### What you should do
Identify each line below that contains the word "largest", and copy it out.

### Dataset content
○ ○ ○ ○
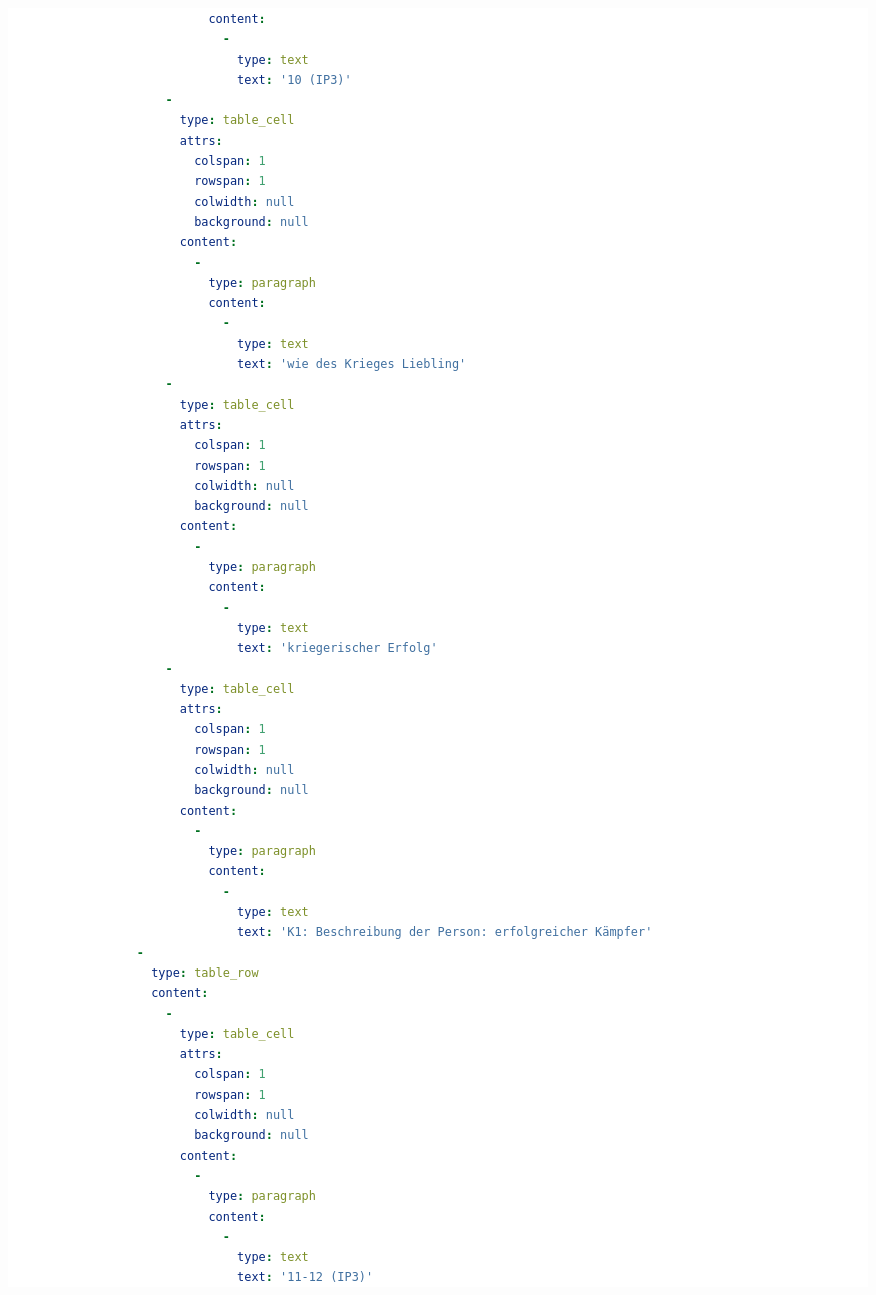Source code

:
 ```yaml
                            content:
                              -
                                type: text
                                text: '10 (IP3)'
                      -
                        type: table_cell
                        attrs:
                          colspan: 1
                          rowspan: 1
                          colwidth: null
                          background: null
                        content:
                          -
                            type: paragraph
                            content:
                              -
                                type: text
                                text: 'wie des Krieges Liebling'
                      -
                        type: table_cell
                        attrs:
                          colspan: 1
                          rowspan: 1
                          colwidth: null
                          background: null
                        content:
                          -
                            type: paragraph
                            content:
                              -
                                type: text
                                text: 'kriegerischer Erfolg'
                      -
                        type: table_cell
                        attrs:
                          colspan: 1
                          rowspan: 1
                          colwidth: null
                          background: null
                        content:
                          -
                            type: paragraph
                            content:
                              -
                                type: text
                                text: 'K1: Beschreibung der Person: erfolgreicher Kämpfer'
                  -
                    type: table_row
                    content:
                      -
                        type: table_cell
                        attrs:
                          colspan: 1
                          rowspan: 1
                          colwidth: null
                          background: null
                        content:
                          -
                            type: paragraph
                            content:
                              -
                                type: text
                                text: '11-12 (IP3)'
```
○ ○ ○ ○
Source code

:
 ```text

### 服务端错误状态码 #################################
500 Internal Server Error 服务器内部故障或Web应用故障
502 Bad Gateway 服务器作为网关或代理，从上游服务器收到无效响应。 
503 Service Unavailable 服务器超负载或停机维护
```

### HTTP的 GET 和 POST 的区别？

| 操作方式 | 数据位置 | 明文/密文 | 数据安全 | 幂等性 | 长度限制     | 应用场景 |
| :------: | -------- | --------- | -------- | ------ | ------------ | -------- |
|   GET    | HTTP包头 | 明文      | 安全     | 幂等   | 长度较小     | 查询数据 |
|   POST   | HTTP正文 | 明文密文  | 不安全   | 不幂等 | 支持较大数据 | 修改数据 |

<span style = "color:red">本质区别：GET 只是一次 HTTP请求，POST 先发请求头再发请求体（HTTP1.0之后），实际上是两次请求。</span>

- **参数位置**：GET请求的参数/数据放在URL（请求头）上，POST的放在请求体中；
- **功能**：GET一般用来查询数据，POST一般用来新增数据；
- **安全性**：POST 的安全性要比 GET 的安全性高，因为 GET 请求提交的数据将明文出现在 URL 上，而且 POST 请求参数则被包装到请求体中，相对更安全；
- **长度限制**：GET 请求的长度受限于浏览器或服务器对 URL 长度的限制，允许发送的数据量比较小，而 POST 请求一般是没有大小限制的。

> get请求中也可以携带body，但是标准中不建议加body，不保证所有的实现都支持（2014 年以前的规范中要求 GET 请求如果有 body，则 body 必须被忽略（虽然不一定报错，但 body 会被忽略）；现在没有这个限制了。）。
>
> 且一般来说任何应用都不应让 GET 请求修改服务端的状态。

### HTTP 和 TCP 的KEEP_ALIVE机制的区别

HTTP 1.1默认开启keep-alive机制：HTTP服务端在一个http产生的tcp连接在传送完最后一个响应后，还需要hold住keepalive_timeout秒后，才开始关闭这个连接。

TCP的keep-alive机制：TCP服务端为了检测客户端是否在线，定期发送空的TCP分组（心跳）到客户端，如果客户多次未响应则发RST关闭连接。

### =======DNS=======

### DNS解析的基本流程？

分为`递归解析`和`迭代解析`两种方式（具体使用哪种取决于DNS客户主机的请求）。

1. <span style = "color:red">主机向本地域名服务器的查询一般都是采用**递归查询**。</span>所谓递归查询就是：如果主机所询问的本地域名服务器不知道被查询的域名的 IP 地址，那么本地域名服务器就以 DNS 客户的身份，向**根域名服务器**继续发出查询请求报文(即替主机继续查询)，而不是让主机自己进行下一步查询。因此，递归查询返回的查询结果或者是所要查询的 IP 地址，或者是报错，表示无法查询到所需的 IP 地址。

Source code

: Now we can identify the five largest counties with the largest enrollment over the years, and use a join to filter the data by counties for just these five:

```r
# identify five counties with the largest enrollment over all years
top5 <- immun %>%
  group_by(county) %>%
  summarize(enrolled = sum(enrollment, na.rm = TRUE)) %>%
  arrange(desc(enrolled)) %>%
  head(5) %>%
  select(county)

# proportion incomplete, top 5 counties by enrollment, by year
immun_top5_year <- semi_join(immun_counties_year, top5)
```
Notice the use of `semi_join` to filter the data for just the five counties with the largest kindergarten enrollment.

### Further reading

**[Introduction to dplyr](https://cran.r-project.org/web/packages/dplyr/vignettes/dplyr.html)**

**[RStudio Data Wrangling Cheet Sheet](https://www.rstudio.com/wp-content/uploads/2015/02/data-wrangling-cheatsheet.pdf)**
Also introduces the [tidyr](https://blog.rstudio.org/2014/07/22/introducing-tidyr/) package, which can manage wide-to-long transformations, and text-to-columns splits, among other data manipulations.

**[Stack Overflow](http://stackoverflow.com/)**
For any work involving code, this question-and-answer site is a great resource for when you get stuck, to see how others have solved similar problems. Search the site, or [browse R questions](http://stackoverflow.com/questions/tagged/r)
○ ○ ○ ○
### Exercise solution
: Now we can identify the five largest counties with the largest enrollment over the years, and use a join to filter the data by counties for just these five:
# identify five counties with the largest enrollment over all years
Notice the use of `semi_join` to filter the data for just the five counties with the largest kindergarten enrollment.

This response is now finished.